§ **Records from a collection**
_ _ _ _ _ _ _

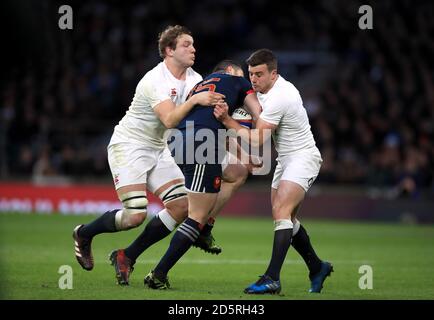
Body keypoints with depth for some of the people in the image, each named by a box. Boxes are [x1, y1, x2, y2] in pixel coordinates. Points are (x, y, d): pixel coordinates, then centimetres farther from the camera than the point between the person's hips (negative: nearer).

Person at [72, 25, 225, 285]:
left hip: (157, 149, 8)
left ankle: (127, 256, 5)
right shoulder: (156, 81, -22)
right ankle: (84, 234, 10)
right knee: (136, 215, -19)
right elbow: (169, 120, -34)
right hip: (128, 145, -8)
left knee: (182, 207, -6)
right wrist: (194, 100, -45)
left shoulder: (194, 79, 3)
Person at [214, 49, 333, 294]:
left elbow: (258, 140, -24)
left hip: (302, 157, -10)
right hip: (285, 159, 10)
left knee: (281, 212, -23)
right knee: (288, 220, 12)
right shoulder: (266, 88, 4)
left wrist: (227, 120, -23)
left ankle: (272, 279, -31)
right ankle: (317, 268, 28)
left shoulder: (279, 97, -25)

_ _ _ _ _ _ _

§ **WHAT IS NEEDED**
Print every record above exactly, with no pictures.

§ **WORKED SOLUTION**
Body keypoints with depth for some of the people in the image, each named by a box. Boxes are [x1, y1, x2, y2] in pixel coordinates. Points are (x, y, d): pixel coordinates, then centimetres farther from the camera than the point between the person's hips (negative: nearer).

Person at [72, 25, 225, 285]:
left hip: (157, 149, 8)
left ankle: (127, 256, 5)
right shoulder: (156, 81, -22)
right ankle: (84, 234, 10)
right knee: (136, 215, -19)
right elbow: (169, 120, -34)
right hip: (128, 145, -8)
left knee: (182, 207, -6)
right wrist: (194, 100, -45)
left shoulder: (194, 79, 3)
Person at [214, 49, 333, 294]:
left elbow: (258, 140, -24)
left hip: (302, 157, -10)
right hip: (285, 159, 10)
left knee: (281, 212, -23)
right knee: (288, 220, 12)
right shoulder: (266, 88, 4)
left wrist: (227, 120, -23)
left ankle: (272, 279, -31)
right ankle: (317, 268, 28)
left shoulder: (279, 97, -25)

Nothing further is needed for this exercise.